The data
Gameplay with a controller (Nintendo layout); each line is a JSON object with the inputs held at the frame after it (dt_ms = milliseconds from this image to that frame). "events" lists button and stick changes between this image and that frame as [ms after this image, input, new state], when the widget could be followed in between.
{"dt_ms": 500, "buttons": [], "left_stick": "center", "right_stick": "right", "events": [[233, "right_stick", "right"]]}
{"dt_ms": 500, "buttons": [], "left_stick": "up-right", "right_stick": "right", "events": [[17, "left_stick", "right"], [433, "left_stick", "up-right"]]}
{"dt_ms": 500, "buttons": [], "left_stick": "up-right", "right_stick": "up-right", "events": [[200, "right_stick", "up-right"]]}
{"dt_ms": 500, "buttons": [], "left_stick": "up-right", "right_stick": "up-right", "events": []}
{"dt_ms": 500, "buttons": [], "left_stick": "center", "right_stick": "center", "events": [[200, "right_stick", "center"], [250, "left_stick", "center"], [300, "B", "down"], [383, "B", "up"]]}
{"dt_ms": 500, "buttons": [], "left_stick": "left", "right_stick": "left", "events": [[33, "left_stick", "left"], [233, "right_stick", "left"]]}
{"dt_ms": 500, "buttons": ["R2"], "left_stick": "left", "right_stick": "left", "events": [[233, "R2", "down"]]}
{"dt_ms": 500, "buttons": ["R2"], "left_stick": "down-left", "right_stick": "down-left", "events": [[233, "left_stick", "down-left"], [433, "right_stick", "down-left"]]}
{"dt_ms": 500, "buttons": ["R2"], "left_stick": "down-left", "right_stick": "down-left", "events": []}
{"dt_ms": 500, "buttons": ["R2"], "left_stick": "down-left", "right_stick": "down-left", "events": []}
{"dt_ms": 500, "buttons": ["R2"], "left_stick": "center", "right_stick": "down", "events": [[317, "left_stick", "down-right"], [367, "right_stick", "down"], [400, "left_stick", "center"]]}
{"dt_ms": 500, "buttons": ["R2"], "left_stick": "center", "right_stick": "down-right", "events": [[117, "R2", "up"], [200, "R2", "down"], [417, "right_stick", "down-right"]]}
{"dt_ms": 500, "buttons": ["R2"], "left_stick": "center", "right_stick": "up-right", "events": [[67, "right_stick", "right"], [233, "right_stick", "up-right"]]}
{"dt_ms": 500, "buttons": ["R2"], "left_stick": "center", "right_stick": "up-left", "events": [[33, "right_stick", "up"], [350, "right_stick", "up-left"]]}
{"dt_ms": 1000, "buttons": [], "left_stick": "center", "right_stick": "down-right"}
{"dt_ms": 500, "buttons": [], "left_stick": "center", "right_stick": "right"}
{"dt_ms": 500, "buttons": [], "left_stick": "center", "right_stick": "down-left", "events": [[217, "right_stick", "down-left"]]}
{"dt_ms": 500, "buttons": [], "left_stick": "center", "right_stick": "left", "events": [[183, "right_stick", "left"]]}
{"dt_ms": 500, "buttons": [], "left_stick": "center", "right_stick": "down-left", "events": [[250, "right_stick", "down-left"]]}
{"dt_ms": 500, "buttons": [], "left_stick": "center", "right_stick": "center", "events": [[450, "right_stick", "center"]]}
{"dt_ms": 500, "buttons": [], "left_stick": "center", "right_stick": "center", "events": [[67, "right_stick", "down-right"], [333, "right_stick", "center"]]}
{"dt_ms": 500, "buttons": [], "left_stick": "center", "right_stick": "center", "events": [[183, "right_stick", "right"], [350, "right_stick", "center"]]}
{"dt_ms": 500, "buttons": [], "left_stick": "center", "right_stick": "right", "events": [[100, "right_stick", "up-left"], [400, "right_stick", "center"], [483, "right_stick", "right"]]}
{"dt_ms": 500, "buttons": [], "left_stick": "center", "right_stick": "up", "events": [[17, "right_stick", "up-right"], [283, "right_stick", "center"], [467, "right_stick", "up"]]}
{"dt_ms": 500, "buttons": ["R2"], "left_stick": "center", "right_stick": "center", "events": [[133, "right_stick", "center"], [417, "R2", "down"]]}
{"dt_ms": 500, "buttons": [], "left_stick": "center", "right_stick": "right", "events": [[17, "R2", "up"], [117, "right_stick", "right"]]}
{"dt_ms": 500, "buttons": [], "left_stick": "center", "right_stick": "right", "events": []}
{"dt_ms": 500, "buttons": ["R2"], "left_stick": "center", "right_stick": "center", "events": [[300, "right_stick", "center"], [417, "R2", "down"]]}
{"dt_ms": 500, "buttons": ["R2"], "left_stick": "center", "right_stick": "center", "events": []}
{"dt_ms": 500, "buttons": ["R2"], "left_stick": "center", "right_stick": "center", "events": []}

Problem to solve
An exact copy of the listing is what's needed here.

Response to this task
Gameplay with a controller (Nintendo layout); each line is a JSON object with the inputs held at the frame after it (dt_ms = milliseconds from this image to that frame). "events" lists button and stick changes between this image and that frame as [ms after this image, input, new state], when the widget could be followed in between.
{"dt_ms": 500, "buttons": [], "left_stick": "center", "right_stick": "right", "events": [[233, "right_stick", "right"]]}
{"dt_ms": 500, "buttons": [], "left_stick": "up-right", "right_stick": "right", "events": [[17, "left_stick", "right"], [433, "left_stick", "up-right"]]}
{"dt_ms": 500, "buttons": [], "left_stick": "up-right", "right_stick": "up-right", "events": [[200, "right_stick", "up-right"]]}
{"dt_ms": 500, "buttons": [], "left_stick": "up-right", "right_stick": "up-right", "events": []}
{"dt_ms": 500, "buttons": [], "left_stick": "center", "right_stick": "center", "events": [[200, "right_stick", "center"], [250, "left_stick", "center"], [300, "B", "down"], [383, "B", "up"]]}
{"dt_ms": 500, "buttons": [], "left_stick": "left", "right_stick": "left", "events": [[33, "left_stick", "left"], [233, "right_stick", "left"]]}
{"dt_ms": 500, "buttons": ["R2"], "left_stick": "left", "right_stick": "left", "events": [[233, "R2", "down"]]}
{"dt_ms": 500, "buttons": ["R2"], "left_stick": "down-left", "right_stick": "down-left", "events": [[233, "left_stick", "down-left"], [433, "right_stick", "down-left"]]}
{"dt_ms": 500, "buttons": ["R2"], "left_stick": "down-left", "right_stick": "down-left", "events": []}
{"dt_ms": 500, "buttons": ["R2"], "left_stick": "down-left", "right_stick": "down-left", "events": []}
{"dt_ms": 500, "buttons": ["R2"], "left_stick": "center", "right_stick": "down", "events": [[317, "left_stick", "down-right"], [367, "right_stick", "down"], [400, "left_stick", "center"]]}
{"dt_ms": 500, "buttons": ["R2"], "left_stick": "center", "right_stick": "down-right", "events": [[117, "R2", "up"], [200, "R2", "down"], [417, "right_stick", "down-right"]]}
{"dt_ms": 500, "buttons": ["R2"], "left_stick": "center", "right_stick": "up-right", "events": [[67, "right_stick", "right"], [233, "right_stick", "up-right"]]}
{"dt_ms": 500, "buttons": ["R2"], "left_stick": "center", "right_stick": "up-left", "events": [[33, "right_stick", "up"], [350, "right_stick", "up-left"]]}
{"dt_ms": 1000, "buttons": [], "left_stick": "center", "right_stick": "down-right"}
{"dt_ms": 500, "buttons": [], "left_stick": "center", "right_stick": "right"}
{"dt_ms": 500, "buttons": [], "left_stick": "center", "right_stick": "down-left", "events": [[217, "right_stick", "down-left"]]}
{"dt_ms": 500, "buttons": [], "left_stick": "center", "right_stick": "left", "events": [[183, "right_stick", "left"]]}
{"dt_ms": 500, "buttons": [], "left_stick": "center", "right_stick": "down-left", "events": [[250, "right_stick", "down-left"]]}
{"dt_ms": 500, "buttons": [], "left_stick": "center", "right_stick": "center", "events": [[450, "right_stick", "center"]]}
{"dt_ms": 500, "buttons": [], "left_stick": "center", "right_stick": "center", "events": [[67, "right_stick", "down-right"], [333, "right_stick", "center"]]}
{"dt_ms": 500, "buttons": [], "left_stick": "center", "right_stick": "center", "events": [[183, "right_stick", "right"], [350, "right_stick", "center"]]}
{"dt_ms": 500, "buttons": [], "left_stick": "center", "right_stick": "right", "events": [[100, "right_stick", "up-left"], [400, "right_stick", "center"], [483, "right_stick", "right"]]}
{"dt_ms": 500, "buttons": [], "left_stick": "center", "right_stick": "up", "events": [[17, "right_stick", "up-right"], [283, "right_stick", "center"], [467, "right_stick", "up"]]}
{"dt_ms": 500, "buttons": ["R2"], "left_stick": "center", "right_stick": "center", "events": [[133, "right_stick", "center"], [417, "R2", "down"]]}
{"dt_ms": 500, "buttons": [], "left_stick": "center", "right_stick": "right", "events": [[17, "R2", "up"], [117, "right_stick", "right"]]}
{"dt_ms": 500, "buttons": [], "left_stick": "center", "right_stick": "right", "events": []}
{"dt_ms": 500, "buttons": ["R2"], "left_stick": "center", "right_stick": "center", "events": [[300, "right_stick", "center"], [417, "R2", "down"]]}
{"dt_ms": 500, "buttons": ["R2"], "left_stick": "center", "right_stick": "center", "events": []}
{"dt_ms": 500, "buttons": ["R2"], "left_stick": "center", "right_stick": "center", "events": []}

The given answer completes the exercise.